Alors, oui, qu'on envisage de faire exécuter les OQT réellement pour les cas périlleux, mais qu'en même temps, on arrête de les distribuer machinalement. On voit bien que trop d'OQT tuent l'OQT. Et surtout qu'on se rappelle qu'en 222, Caracalla avait accordé la citoyenneté romaine à tout homme libre vivant dans l'Empire, qu'en 911 Charles III le Simple avait signé avec Rollon le traité de Saint-Clair-sur-Epte qui accordait en apanage ce qui allait devenir la Normandie et qu'en Belgique, un sondage sérieux d'il y a deux ans indiquait que 54% des Belges étaient favorables à la régularisation des sans-papiers sur place depuis cinq ans et ayant prouvé leur capacité d'intégration.
Qui aujourd'hui prétendrait que les Normands ne sont pas français?

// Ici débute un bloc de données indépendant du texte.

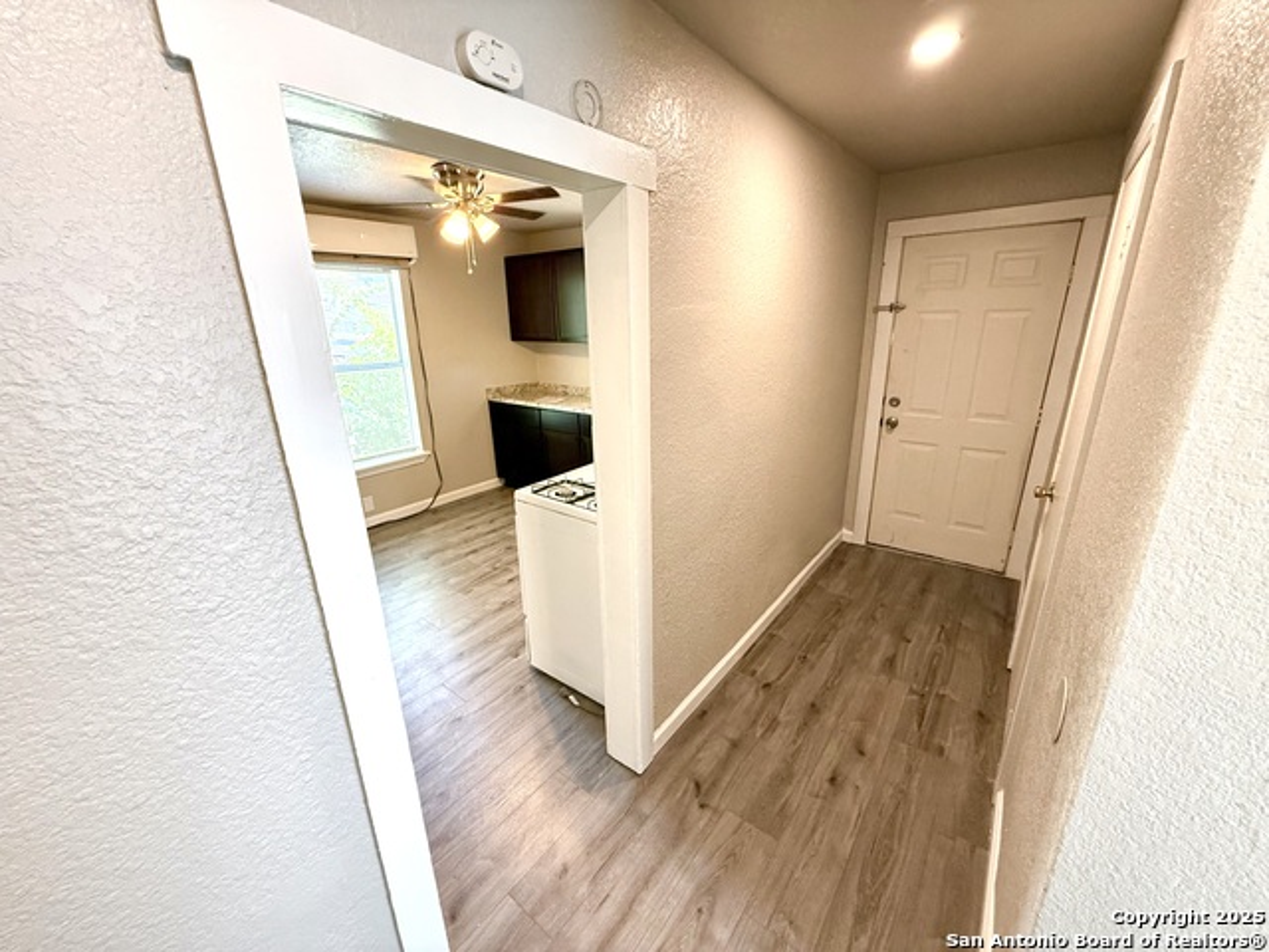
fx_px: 513
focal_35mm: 14
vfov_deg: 85.7
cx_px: 634
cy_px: 476
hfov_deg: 102.1
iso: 400
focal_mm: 2.22
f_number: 2.2
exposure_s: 1/120
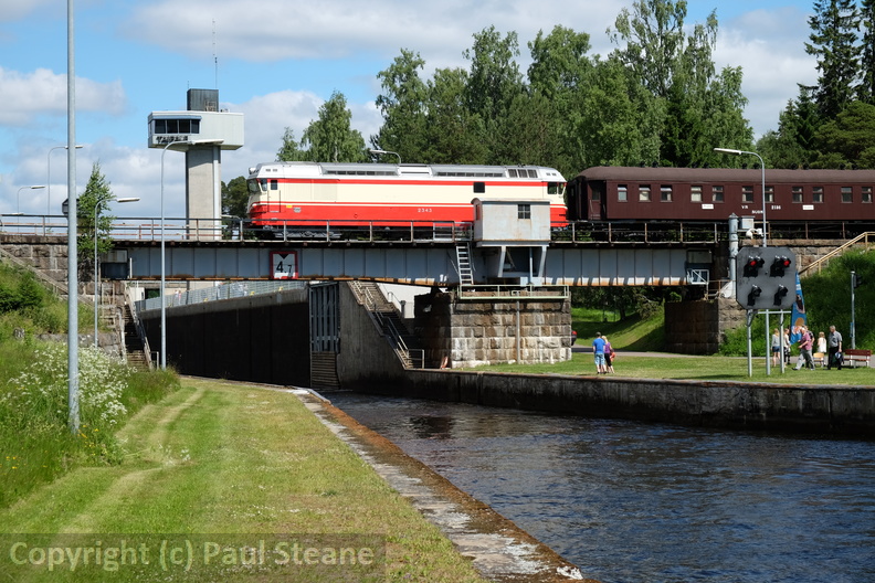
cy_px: 292
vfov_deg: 19.7
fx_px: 1677
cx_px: 438
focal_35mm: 69
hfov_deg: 29.2
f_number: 8
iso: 200
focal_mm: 46.3
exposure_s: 1/400
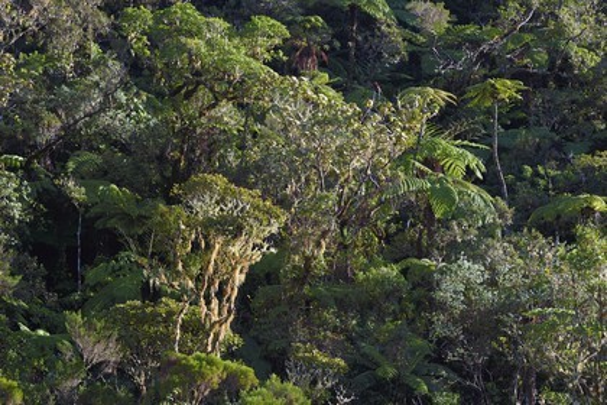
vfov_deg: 10.2
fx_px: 2276
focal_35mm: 135
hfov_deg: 15.2
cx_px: 304
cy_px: 202
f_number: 11
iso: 400
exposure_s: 1/160
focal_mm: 135
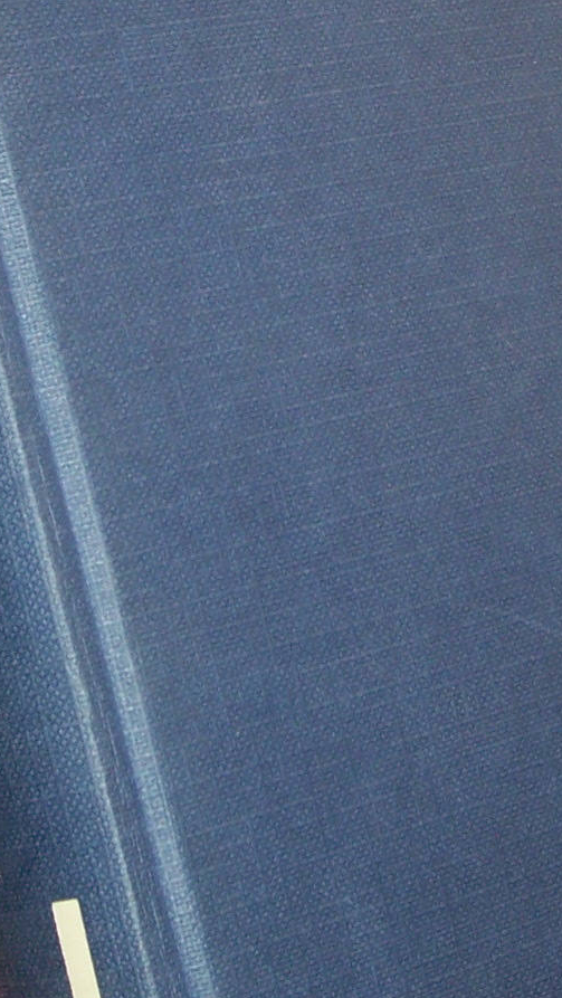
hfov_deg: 10.3
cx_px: 280
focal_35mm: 118
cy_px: 258
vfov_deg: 18.0
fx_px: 3123
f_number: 2.8
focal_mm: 7
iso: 80
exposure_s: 1/60
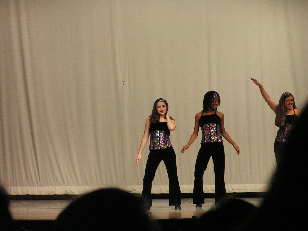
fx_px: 1495
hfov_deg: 11.8
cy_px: 116
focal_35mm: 168
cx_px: 154
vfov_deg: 8.8
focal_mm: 27.9
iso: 200
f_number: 3.2
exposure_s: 1/125
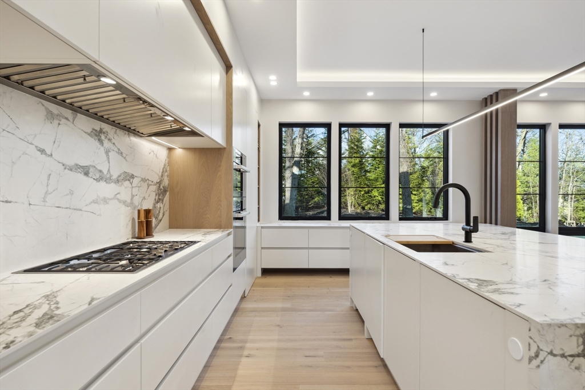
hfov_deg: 86.9
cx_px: 292
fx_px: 309
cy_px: 195
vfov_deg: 64.6
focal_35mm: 19
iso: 200
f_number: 8
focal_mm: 19
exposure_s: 1/13
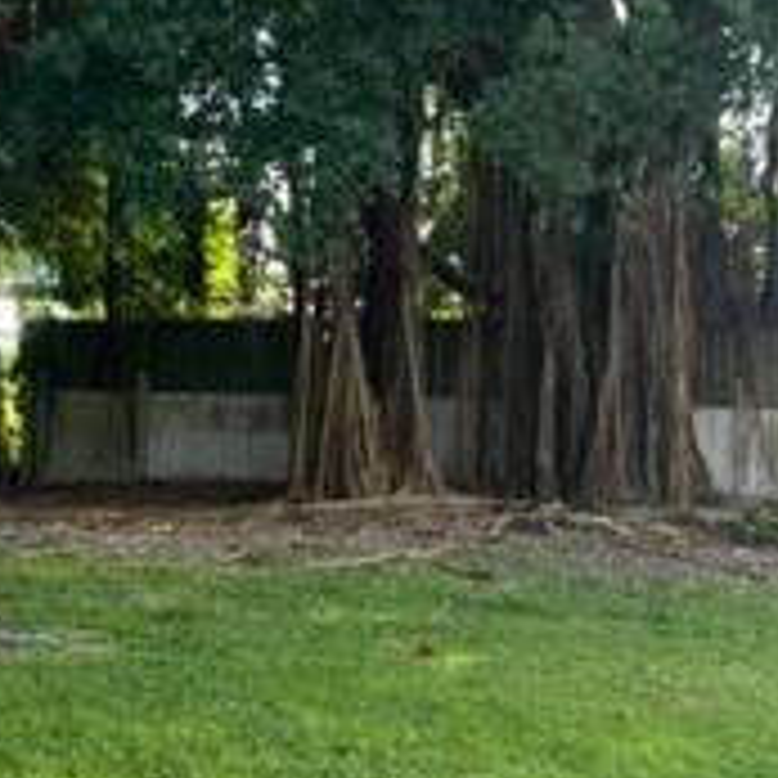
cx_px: 216
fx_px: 2161
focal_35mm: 85
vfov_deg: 20.4
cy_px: 378
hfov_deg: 20.3
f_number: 1.5
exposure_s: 1/416
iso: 50
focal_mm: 5.7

(1) Ces lignes avaient été écrites avant la démission du ministre belge de la Justice causée par la découverte d'un grave dysfonctionnement dans le cas qui nous occupe. En effet, la Tunisie était très désireuse de récupérer Lassoued, qui s'était évadé en 2011 alors qu'il purgeait une peine de 26 ans de prison pour deux tentatives de meurtre: une demande d'extradition avait été envoyée à la Belgique en 2022. Le magistrat qui s'occupe de ces demandes a traité 30 des 31 dossiers en cours. Tous, sauf celui de Lassoued. Le délabrement de la magistrature bruxelloise est notoire. Le quart du cadre n'est pas rempli et des disputes communautaires compliquent la situation. Cela ne change rien au fond de l'édito. Il est évident que Lassoued n'aurait plus dû se trouver à Bruxelles, il est clair qu'il s'était procuré une arme de guerre rare sur le marché noir, il est affreux de constater l'enchaînement fatal des circonstances qui aboutissent à une tragédie façon grecque antique, il va sans dire que le délitement de certaines institutions doit être amendé, au niveau belge d'abord, au niveau européen ensuite, mais il est à craindre aussi qu'après des lamentations inutiles et faciles comme en témoigne la manchette et l'éditorial du Soir daté de ce 21 octobre, les solutions imaginées ne seront ni les plus efficaces ni les meilleures sur le plan des droits humains car leur philosophie tiendra surtout de la répression, cette éternelle illusion qui cache sous un plus jamais ça le manque de courage politique. Quand en Belgique, un ministre-président propose timidement de régulariser les sans-papiers qui travaillent dans les métiers en pénurie, toute la droite, aspirée par le vertige qui lui prend en regardant encore plus à droite, pousse des cris d'orfraie. Et personne ne dit nulle part, où restent les grands intellectuels, où sont les journalistes d'envergure, que c'est précisément parce que le problème est mal posé que la situation est dramatique et que la démocratie se dissout dans l'air du temps. Il ne s'agit pas d'angélisme. Des salauds, il y en aura toujours. L'OQT est ce voile dont je parlais quelques mots plus haut. Il fait disparaître des radars des gens qu'on ferait mieux de surveiller.